Data on intergenerational poverty indicates that there is a correlation between the financial situation of the household you grew up in and the risk of being poor when you reach adulthood and in Spain, there is a strong link. 

The latest statistics available from 2019 show that the at-risk-of-poverty rate for the EU was 23 percent among adults aged 25 to 59 who grew up in a poor financial situation at home when they were 14 years old. This is 9.6 percentage points more than those who come from families without financial problems (13.4 percent). 

READ ALSO: Spain’s inflation soars to 29-year high

How the situation in Spain compares with the EU

Spain has become the EU country with the highest risk of poverty among adults who grew up in families with a good financial situation  – 16.6 percent.

This was followed by Latvia with 16 percent and Italy with 15.9 percent.

That statistics also show the countries where it is less likely to be poor after growing up in households without economic difficulties. These include the Czech Republic (5.9 percent), Slovakia (7.9 percent) and Finland (8.5 percent).

The overall poverty rate in the EU decreased by 0.1 percentage points between 2011 (13.5 percent) and 2019 (13.4 percent), but the largest increases were seen in Denmark (1.9 points more), Portugal (1.8 points), the Netherlands (1.7 points) and Spain (1.2 points).  

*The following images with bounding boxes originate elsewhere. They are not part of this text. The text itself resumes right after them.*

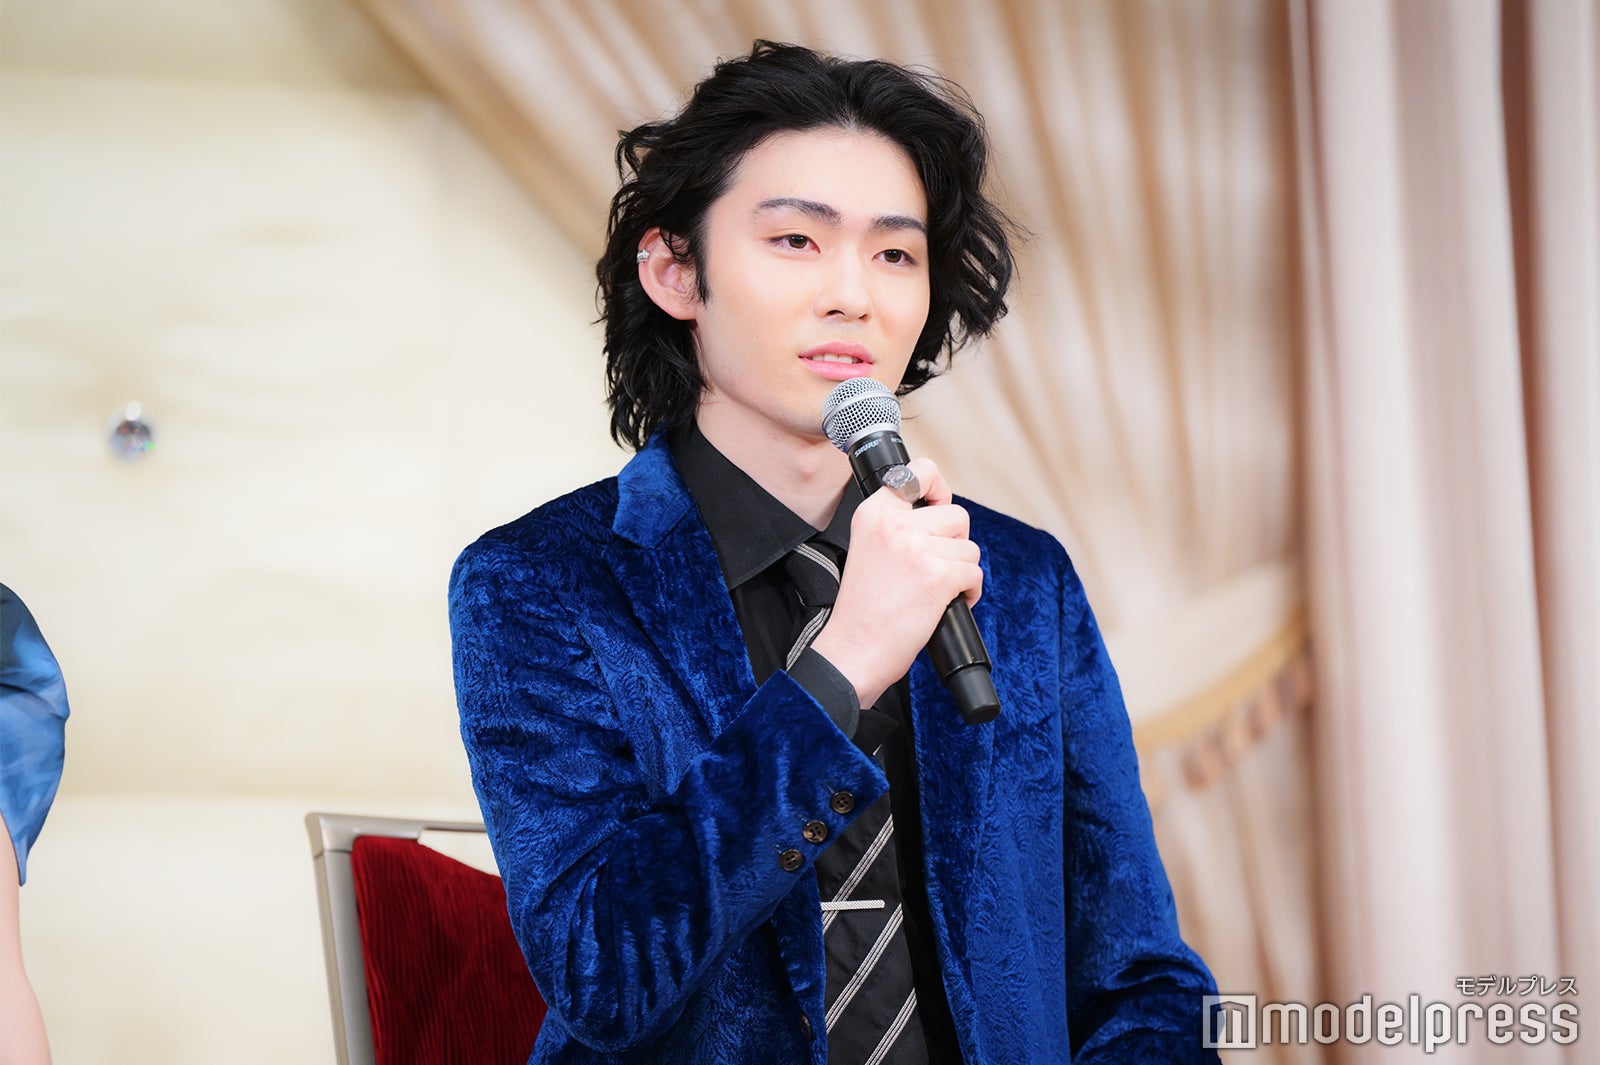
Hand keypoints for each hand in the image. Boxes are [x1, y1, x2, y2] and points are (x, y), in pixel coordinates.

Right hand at [808, 457, 981, 707]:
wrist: (853, 649)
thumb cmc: (863, 609)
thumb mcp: (867, 547)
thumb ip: (896, 525)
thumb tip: (940, 514)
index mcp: (874, 513)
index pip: (920, 471)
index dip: (939, 488)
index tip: (938, 506)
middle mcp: (895, 524)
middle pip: (957, 515)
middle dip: (955, 544)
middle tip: (936, 567)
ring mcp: (917, 549)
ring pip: (969, 549)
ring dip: (961, 572)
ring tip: (937, 591)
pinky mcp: (937, 577)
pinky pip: (974, 574)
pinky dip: (969, 593)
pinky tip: (947, 604)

On the other hand, the biggest decreases in the poverty rate were seen in Croatia (-4 percent), Lithuania (-3.6 percent), Slovakia (-3.5 percent) and Ireland (-3.2 percent).

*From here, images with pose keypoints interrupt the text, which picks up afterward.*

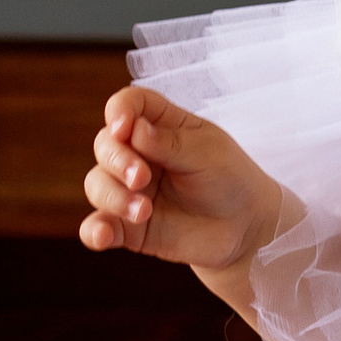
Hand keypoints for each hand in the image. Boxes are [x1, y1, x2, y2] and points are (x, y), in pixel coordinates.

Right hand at [79, 85, 278, 270]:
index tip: (124, 129)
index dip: (119, 111)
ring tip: (143, 211)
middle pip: (105, 145)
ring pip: (97, 185)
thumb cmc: (230, 180)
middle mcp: (138, 154)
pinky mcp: (128, 226)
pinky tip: (103, 236)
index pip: (129, 105)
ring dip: (113, 196)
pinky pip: (97, 226)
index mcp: (161, 125)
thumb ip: (170, 143)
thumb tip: (134, 129)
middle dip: (117, 160)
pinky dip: (94, 231)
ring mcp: (130, 191)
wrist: (246, 229)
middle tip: (142, 178)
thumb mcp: (208, 154)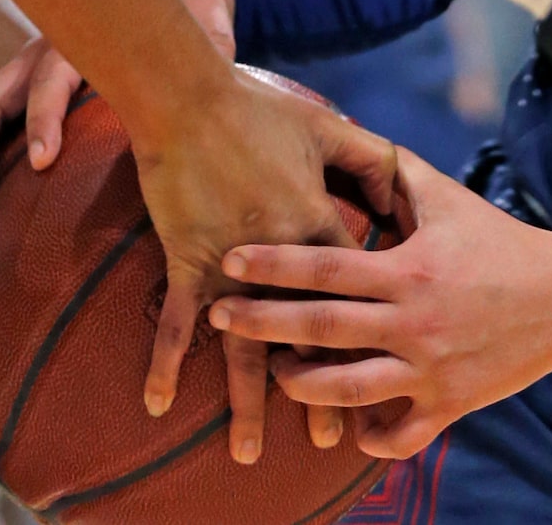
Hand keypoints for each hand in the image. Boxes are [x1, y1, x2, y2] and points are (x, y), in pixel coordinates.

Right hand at [0, 0, 235, 207]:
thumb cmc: (187, 21)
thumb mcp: (203, 23)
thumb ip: (213, 41)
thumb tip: (224, 56)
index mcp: (88, 36)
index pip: (54, 74)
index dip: (43, 115)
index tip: (41, 161)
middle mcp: (48, 49)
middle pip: (0, 89)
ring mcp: (32, 67)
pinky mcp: (28, 88)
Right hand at [0, 0, 373, 463]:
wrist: (191, 97)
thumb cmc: (256, 107)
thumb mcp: (323, 126)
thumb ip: (363, 155)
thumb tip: (397, 176)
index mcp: (320, 223)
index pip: (356, 291)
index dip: (369, 332)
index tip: (385, 368)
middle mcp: (284, 257)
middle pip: (309, 338)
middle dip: (320, 392)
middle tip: (329, 442)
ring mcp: (234, 265)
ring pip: (246, 348)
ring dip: (249, 403)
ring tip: (252, 453)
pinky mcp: (189, 259)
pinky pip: (177, 322)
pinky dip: (162, 361)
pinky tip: (154, 403)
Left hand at [207, 150, 551, 458]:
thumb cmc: (501, 242)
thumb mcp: (449, 199)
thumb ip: (397, 174)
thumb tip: (354, 143)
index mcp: (409, 270)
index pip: (327, 267)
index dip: (274, 264)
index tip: (232, 259)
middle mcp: (414, 323)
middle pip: (322, 329)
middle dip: (263, 324)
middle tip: (217, 318)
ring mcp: (431, 371)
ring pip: (349, 391)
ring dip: (302, 386)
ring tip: (275, 374)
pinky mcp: (451, 406)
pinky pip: (399, 436)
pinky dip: (370, 437)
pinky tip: (346, 428)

READ ALSO: Spain’s government feels heat as economic recovery lags

Inherited poverty

The stats revealed that Spain was also the fourth country with the highest rate of inherited poverty risk (30 percent), only behind Bulgaria (40.1 percent), Romania (32.7 percent) and Italy (30.7 percent).

This means that children of poor parents in Spain are also likely to be poor in adulthood. 

The countries with the lowest rate of inherited poverty risk were the Czech Republic (10.2 percent), Denmark (10.3 percent) and Finland (10.5 percent).

The average risk-of-poverty rate for the EU increased by 2.5 percentage points between 2011 (20.5 percent) and 2019 (23 percent), with the largest increases seen in Bulgaria (6 points more), Slovakia and Romania (4.3 points), Italy (4.2 points) and Spain (4.1 points).

The biggest drops were seen in Latvia (-8.5 points), Estonia (-8.0 points) and Croatia (-2.3 points). 

The largest gaps in people at risk of poverty when they reach adulthood were in Bulgaria (27.6 percentage points more among those who belong to families with a poor economic situation as teenagers compared to those who grew up in wealthy households), Romania (17.1), Italy (14.8), Greece (13.5) and Spain (13.4).